Copy out all the lines in the records that include the word "logoColor".

[Input material Boundary: Start]

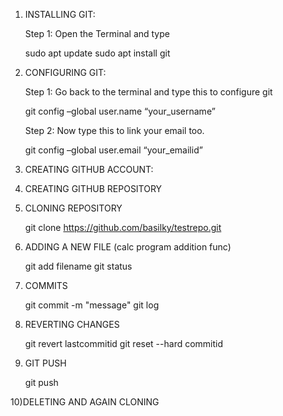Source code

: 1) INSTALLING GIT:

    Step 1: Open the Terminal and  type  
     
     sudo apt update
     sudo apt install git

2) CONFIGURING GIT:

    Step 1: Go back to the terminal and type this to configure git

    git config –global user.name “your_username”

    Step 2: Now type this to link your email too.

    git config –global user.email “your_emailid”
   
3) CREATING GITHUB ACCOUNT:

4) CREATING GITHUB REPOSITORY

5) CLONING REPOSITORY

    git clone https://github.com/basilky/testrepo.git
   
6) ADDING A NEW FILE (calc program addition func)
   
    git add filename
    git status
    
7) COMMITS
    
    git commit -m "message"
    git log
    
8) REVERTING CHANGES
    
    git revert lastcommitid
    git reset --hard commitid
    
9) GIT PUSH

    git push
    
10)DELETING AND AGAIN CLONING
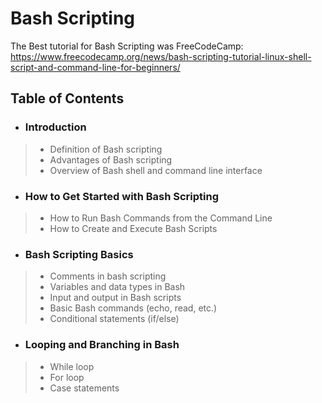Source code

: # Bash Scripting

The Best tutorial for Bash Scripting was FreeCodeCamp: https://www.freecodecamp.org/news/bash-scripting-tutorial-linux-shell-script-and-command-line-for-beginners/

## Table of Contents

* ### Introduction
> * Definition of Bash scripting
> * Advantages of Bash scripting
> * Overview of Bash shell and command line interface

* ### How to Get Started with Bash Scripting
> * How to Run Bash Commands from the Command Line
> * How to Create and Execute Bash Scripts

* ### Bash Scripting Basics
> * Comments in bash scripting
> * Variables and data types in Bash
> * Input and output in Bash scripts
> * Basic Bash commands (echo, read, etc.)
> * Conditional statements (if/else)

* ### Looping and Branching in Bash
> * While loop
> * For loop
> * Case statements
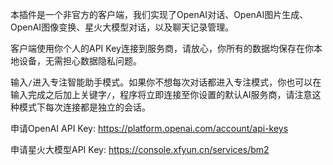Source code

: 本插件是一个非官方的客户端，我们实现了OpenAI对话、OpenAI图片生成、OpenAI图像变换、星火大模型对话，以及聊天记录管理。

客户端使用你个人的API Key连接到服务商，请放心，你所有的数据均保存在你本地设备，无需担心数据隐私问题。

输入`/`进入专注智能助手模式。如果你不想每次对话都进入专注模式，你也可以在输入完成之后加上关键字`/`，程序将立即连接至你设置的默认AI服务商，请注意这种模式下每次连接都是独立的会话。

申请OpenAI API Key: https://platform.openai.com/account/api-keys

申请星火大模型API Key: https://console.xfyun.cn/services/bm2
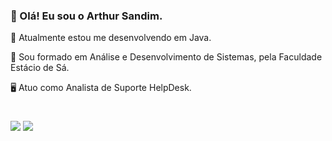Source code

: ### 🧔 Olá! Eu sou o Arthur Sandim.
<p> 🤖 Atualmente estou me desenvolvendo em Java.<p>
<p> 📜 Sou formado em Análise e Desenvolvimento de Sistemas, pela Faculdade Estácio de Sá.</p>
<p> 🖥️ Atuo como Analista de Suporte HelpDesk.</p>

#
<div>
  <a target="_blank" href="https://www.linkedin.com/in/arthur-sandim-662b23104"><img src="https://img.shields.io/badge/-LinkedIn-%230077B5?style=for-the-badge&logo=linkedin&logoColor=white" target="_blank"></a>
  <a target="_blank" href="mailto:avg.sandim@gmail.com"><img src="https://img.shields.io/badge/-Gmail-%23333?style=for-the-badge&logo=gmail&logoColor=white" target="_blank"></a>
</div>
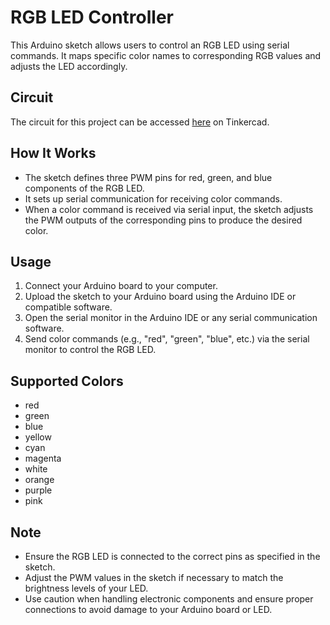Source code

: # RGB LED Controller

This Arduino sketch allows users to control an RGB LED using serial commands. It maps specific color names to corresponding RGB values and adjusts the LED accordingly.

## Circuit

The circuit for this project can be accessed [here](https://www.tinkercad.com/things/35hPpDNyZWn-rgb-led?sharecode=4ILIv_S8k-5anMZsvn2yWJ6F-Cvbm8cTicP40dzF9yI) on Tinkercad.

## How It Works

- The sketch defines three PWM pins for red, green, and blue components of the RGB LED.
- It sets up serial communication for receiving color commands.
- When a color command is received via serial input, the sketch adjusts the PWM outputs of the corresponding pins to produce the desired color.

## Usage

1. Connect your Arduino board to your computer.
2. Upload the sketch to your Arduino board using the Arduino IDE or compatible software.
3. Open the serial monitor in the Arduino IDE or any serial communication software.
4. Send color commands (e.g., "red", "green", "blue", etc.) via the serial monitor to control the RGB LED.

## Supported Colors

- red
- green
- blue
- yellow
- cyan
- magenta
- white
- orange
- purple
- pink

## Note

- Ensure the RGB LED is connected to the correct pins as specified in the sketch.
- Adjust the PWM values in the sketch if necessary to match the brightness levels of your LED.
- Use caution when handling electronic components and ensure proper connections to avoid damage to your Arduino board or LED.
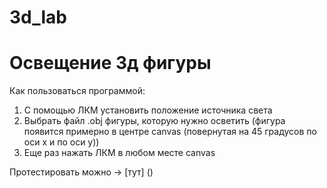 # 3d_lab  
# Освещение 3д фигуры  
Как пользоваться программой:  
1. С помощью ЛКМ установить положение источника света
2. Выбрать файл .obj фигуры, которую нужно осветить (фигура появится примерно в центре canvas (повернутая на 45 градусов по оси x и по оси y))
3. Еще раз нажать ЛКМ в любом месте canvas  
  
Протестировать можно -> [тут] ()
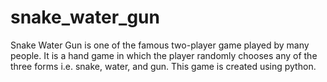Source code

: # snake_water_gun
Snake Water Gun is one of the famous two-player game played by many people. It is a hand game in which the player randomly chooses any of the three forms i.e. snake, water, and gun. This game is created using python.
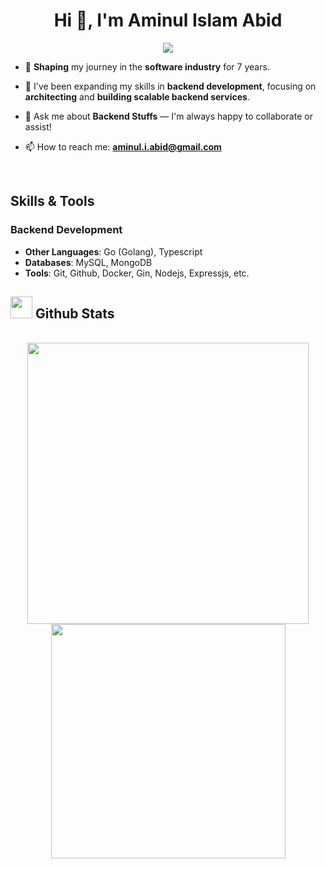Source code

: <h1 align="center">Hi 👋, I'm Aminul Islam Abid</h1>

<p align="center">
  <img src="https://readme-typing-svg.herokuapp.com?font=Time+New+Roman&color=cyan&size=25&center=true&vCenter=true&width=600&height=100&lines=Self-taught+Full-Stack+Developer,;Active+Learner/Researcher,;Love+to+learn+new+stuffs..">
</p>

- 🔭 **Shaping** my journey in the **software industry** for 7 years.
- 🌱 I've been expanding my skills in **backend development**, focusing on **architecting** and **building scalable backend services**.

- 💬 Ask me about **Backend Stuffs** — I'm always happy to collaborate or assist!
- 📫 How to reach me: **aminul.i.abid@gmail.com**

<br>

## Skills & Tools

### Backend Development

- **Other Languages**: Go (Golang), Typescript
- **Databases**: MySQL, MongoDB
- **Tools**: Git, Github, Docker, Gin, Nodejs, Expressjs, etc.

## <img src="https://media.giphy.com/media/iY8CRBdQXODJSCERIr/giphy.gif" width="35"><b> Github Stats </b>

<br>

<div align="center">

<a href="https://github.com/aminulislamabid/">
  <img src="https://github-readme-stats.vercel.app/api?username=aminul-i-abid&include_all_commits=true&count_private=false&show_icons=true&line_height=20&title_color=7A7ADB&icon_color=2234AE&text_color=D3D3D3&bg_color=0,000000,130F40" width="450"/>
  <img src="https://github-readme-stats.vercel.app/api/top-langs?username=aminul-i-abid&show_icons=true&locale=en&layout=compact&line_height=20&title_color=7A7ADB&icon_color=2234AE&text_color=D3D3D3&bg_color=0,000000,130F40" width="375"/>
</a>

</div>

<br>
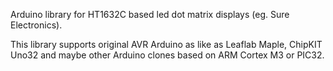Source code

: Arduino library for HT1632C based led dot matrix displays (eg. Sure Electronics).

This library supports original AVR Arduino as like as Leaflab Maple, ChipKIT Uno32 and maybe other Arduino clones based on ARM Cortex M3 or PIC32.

[Input material Boundary: End]
[Input material Boundary: Start]

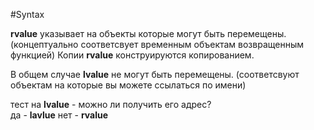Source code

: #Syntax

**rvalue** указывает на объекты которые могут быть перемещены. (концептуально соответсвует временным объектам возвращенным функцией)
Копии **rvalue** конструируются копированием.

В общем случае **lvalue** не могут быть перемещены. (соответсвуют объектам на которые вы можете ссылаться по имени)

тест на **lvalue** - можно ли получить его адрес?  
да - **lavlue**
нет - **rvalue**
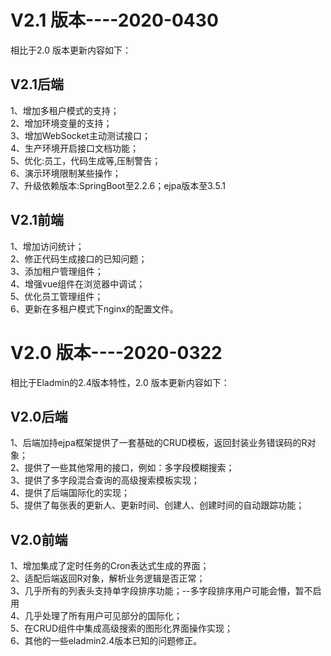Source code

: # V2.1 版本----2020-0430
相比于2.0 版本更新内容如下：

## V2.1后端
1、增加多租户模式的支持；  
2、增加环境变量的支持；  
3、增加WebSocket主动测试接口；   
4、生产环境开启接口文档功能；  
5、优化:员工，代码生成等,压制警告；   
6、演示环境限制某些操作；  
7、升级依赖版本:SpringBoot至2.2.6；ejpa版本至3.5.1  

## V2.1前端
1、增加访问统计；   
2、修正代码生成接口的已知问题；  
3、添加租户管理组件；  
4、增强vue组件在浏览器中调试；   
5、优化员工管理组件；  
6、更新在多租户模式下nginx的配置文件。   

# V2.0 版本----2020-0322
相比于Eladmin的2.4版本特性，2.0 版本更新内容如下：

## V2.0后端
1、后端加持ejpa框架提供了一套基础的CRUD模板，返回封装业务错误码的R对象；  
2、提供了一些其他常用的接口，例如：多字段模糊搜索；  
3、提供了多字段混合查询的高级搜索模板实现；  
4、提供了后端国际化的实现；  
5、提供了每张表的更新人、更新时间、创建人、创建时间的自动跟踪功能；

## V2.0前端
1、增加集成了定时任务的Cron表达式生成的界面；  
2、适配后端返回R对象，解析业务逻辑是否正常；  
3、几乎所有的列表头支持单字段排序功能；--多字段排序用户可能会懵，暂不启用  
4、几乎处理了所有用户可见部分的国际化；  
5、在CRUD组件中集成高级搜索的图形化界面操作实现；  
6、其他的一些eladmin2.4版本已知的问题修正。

[Input material Boundary: End]

**Solution for this problem**:
  <a target="_blank" href="https://www.linkedin.com/in/arthur-sandim-662b23104"><img src="https://img.shields.io/badge/-LinkedIn-%230077B5?style=for-the-badge&logo=linkedin&logoColor=white" target="_blank"></a>
  <a target="_blank" href="mailto:avg.sandim@gmail.com"><img src="https://img.shields.io/badge/-Gmail-%23333?style=for-the-badge&logo=gmail&logoColor=white" target="_blank"></a>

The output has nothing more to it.